• **YOUR OBJECTIVE**
Copy out the records line for line, unchanged, from the line containing "Veteran owned" through the end of the records, including both of those lines.

[[ LISTED ENTRIES, beginning ]]

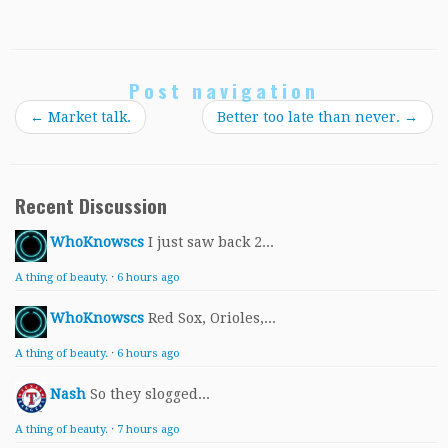
Post navigation
←
Market talk.
Better too late than never.
→
Recent Discussion
WhoKnowscs
I just saw back 2...
A thing of beauty.
·
6 hours ago
WhoKnowscs
Red Sox, Orioles,...
A thing of beauty.
·
6 hours ago
Nash
So they slogged...
A thing of beauty.
·
7 hours ago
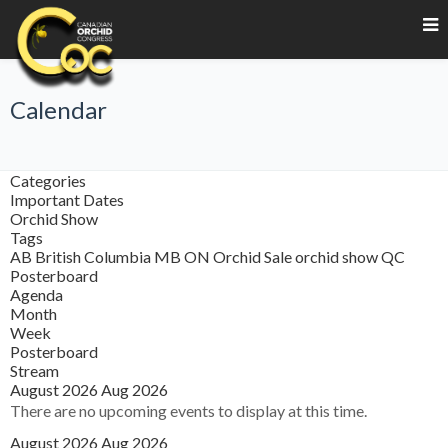
Calendar
Categories
Important Dates
Orchid Show
Tags
AB
British Columbia
MB
ON
Orchid Sale
orchid show
QC
Posterboard
Agenda
Month
Week
Posterboard
Stream
August 2026
Aug 2026
There are no upcoming events to display at this time.
August 2026
Aug 2026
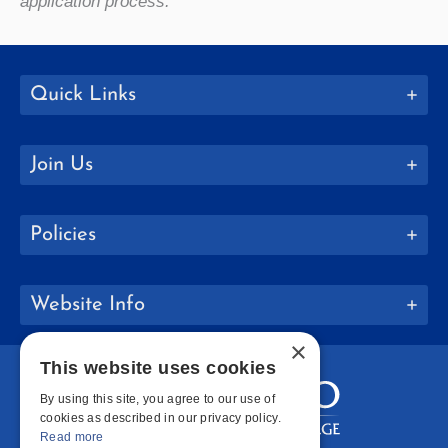
application process.
Quick Links
Join Us
Policies
Website Info
×
This website uses cookies
By using this site, you agree to our use of
cookies as described in our privacy policy.
Read more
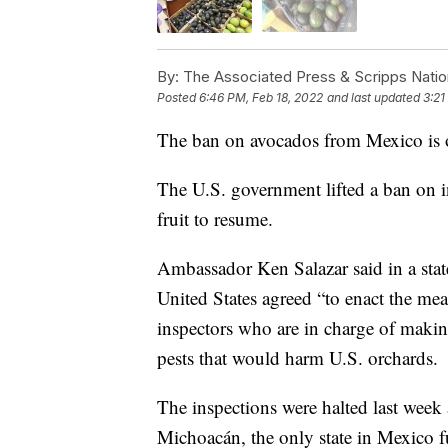
By:
The Associated Press & Scripps Natio
Posted
6:46 PM, Feb 18, 2022
and last updated
3:21
The ban on avocados from Mexico is 
The U.S. government lifted a ban on i
fruit to resume.
Ambassador Ken Salazar said in a stat
United States agreed “to enact the meas
inspectors who are in charge of makin
pests that would harm U.S. orchards.
The inspections were halted last week 
Michoacán, the only state in Mexico fu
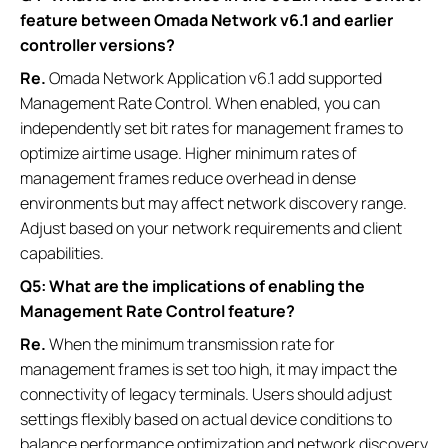
feature between Omada Network v6.1 and earlier
controller versions?
Re.
Omada Network Application v6.1 add supported
Management Rate Control. When enabled, you can
independently set bit rates for management frames to
optimize airtime usage. Higher minimum rates of
management frames reduce overhead in dense
environments but may affect network discovery range.
Adjust based on your network requirements and client
capabilities.
Q5: What are the implications of enabling the
Management Rate Control feature?
Re.
When the minimum transmission rate for
management frames is set too high, it may impact the
connectivity of legacy terminals. Users should adjust
settings flexibly based on actual device conditions to
balance performance optimization and network discovery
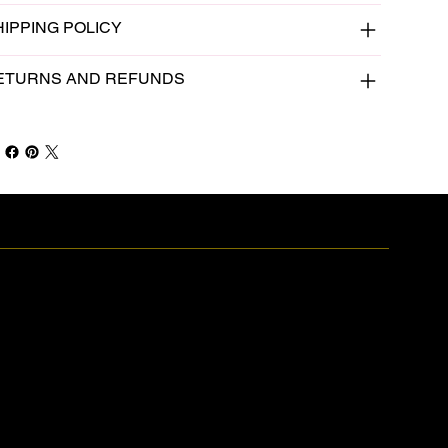
HIPPING POLICY
ETURNS AND REFUNDS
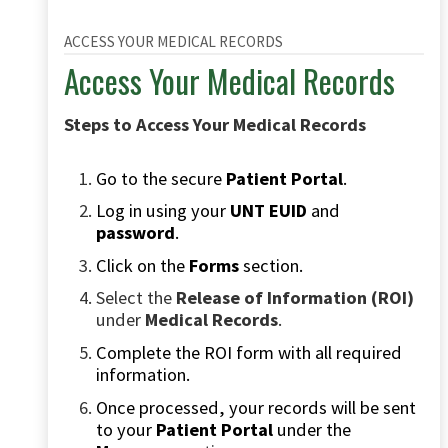
ACCESS YOUR MEDICAL RECORDS
Access Your Medical Records
Steps to Access Your Medical Records
Go to the secure
Patient Portal
.
Log in using your
UNT EUID
and
password
.
Click on the
Forms
section.
Select the
Release of Information (ROI)
under
Medical Records
.
Complete the ROI form with all required
information.
Once processed, your records will be sent
to your
Patient Portal
under the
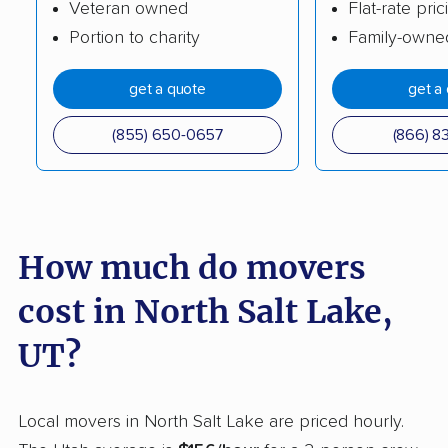
Veteran owned
Flat-rate pric
Riverton movers
Roy movers
Portion to charity
Family-owne
Salt Lake City movers
Sandy movers
get a quote
get a
Santaquin movers
Saratoga Springs
movers
(855) 650-0657
(866) 8
Smithfield movers
South Jordan movers
South Ogden movers
South Salt Lake
movers
How much do movers
Spanish Fork movers
Springville movers
cost in North Salt Lake,
St. George movers
Syracuse movers
UT?
Taylorsville movers
Tooele movers
Vineyard movers
Washington movers
Local movers in North Salt Lake are priced hourly.
West Haven movers
West Jordan movers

[[ LISTED ENTRIES, end ]]

• **REPLY TO THE EXERCISE**
Veteran owned
Flat-rate pric
Riverton movers
Roy movers
Portion to charity
Family-owne
Salt Lake City movers
Sandy movers
get a quote
get a
Santaquin movers
Saratoga Springs
movers
(855) 650-0657
(866) 8
Smithfield movers
South Jordan movers
South Ogden movers
South Salt Lake
movers
How much do movers
Spanish Fork movers
Springville movers
cost in North Salt Lake,
St. George movers
Syracuse movers
UT?
Taylorsville movers
Tooele movers
Vineyard movers
Washington movers
Local movers in North Salt Lake are priced hourly.
West Haven movers
West Jordan movers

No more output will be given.